Handmade fabric masks, just about ready for delivery. Photo: Josana Blue

Within a week, Blue was at the center of a mask-making beehive. 

“My phone just rings off the hook now. It’s very overwhelming,” said Blue, who’s recruited over 70 people to help through Facebook.

As an intermediary, she acts as a go-between for supply messengers, leads a troop of seamstresses and tailors, and assembles fabric bundles for prospective volunteers across Bushwick, handing the bundles off herself in front of her apartment while wearing a mask and gloves, or deploying them through cyclists in the neighborhood. 

“I had a girl randomly who was like, ‘I don’t know, I can’t do anything,’” said Blue. “So I was like, ‘Can you use scissors? Then come on over, get this fabric, and go cut these.’”

Josana Blue distributed fabric and sewing bundles to prospective volunteers across Bushwick. Photo: Josana Blue.

As of Monday, she said she’s sewn around 100 masks, delivered 20 fabric bundles, and donated 260 masks combined to Mount Sinai West and Wyckoff Heights Medical Center, in addition to 40 masks for traveling elder-care workers. She expects to donate hundreds more. 

The whole experience has reminded Blue of when she first moved to New York, the night before the terrorist attacks on September 11, 2001. 

“I feel like it’s the same circumstance now. Everybody is just unified, you know? Everybody wants everyone to be stronger together,” she said.

Among the volunteers in Blue’s orbit is Kyle McMahon, a Bushwick-based freelance artist who painted scenery for shows like “Saturday Night Live” and HBO’s “The Gilded Age” before she was laid off, when the city’s film and television industry suddenly halted productions. 

McMahon learned about Blue’s mask-making enterprise through Bushwick Mutual Aid, a grassroots volunteer group she joined after reading about it on a flier in a neighborhood coffee shop. 

Kyle McMahon sews masks in her apartment with her dog, Dave. Courtesy of Kyle McMahon.

A Bernie Sanders supporter, McMahon said she considered sewing and donating masks to be, for her, “an opportunity to practice what I preach.” Since March 21, she’s constructed around 250 masks.

Her motives are also personal. Several of her family members are doctors and nurses, McMahon said, and she feels a “sense of helplessness” toward their risk of contracting COVID-19. 

“What if one of my family members, who I love so much, becomes ill doing their job trying to protect people? And you know, what if they die? What if I can’t go to a funeral to say goodbye?” McMahon said. “Obviously these masks aren’t going directly to my aunts, but they are going to somebody.”

Blue received this photo via text from healthcare workers who received her masks. Photo courtesy Josana Blue.

Before the pandemic, McMahon painted art installations for House of Yes, a Bushwick nightclub known for its flamboyant, highly-costumed performance shows. According to McMahon, the nightclub’s founders donated the bulk of their excess fabric and elastic to mask-makers in the neighborhood.

While some of her masks are going to hospital workers, via Blue, McMahon also donates masks to restaurant cooks, delivery workers and “anyone who needs them.”

“I would be completely fine just putting them in a box outside of my apartment and being like, ‘take one for free,’ as long as nobody is re-selling them,” she said. 
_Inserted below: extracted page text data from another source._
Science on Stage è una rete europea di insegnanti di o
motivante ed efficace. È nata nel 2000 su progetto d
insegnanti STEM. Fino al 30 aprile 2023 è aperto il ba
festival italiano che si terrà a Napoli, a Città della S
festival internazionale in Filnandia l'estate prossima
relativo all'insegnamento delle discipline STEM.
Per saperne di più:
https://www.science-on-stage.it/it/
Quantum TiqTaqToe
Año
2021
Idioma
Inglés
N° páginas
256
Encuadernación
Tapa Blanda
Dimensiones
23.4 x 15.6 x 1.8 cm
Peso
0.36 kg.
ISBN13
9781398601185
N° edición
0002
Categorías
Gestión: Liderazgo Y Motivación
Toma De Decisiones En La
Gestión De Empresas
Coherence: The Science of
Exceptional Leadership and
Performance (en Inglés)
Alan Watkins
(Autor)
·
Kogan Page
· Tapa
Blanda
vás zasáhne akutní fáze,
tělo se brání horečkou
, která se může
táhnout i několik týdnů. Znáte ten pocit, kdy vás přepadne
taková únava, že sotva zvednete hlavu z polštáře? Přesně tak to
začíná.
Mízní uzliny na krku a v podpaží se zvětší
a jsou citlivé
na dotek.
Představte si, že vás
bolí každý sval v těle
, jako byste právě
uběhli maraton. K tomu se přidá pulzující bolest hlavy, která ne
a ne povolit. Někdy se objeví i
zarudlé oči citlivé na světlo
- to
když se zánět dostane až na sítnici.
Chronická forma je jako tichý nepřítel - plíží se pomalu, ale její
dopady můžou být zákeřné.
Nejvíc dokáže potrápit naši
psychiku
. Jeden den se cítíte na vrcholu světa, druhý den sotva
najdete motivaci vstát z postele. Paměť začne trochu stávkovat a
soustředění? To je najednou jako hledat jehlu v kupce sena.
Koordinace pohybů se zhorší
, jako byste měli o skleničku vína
Josana Blue in her Bushwick studio filled with mask-making materials. Photo: Josana Blue

Blue said she’s aware that homemade fabric masks are not the ideal form of protection against COVID-19, but she believes that they’re better than nothing in a pinch.
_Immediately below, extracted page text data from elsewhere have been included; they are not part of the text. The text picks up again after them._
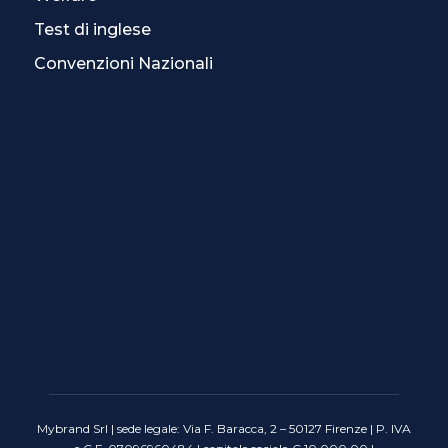
Test di inglese
Convenzioni Nazionali
Mybrand Srl | sede legale: Via F. Baracca, 2 – 50127 Firenze | P. IVA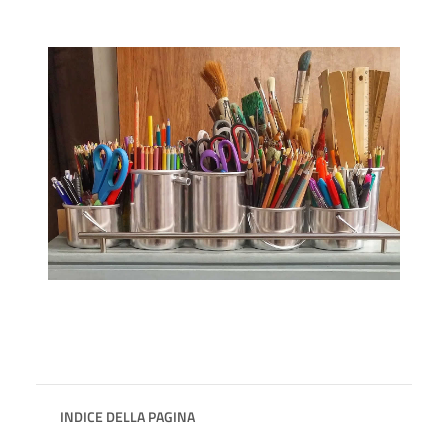
INDICE DELLA PAGINA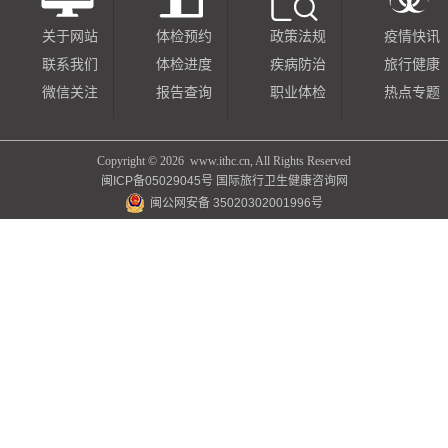
关于网站
体检预约
政策法规
疫情快讯
联系我们
体检进度
疾病防治
旅行健康
微信关注
报告查询
职业体检
热点专题
Copyright ©
2026 www.ithc.cn, All Rights Reserved
闽ICP备05029045号
国际旅行卫生健康咨询网
闽公网安备 35020302001996号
And we are in a pinch, Blue said.

“Look where we live in America, in New York City. We have all the resources, all the manufacturers, all the money in the world, right? So, where are the masks?” she said. 

“Why is there a backup, and why are we becoming the first in line to make and distribute these masks?” she said. “That’s what’s so perplexing about this scenario. It doesn’t make any sense.”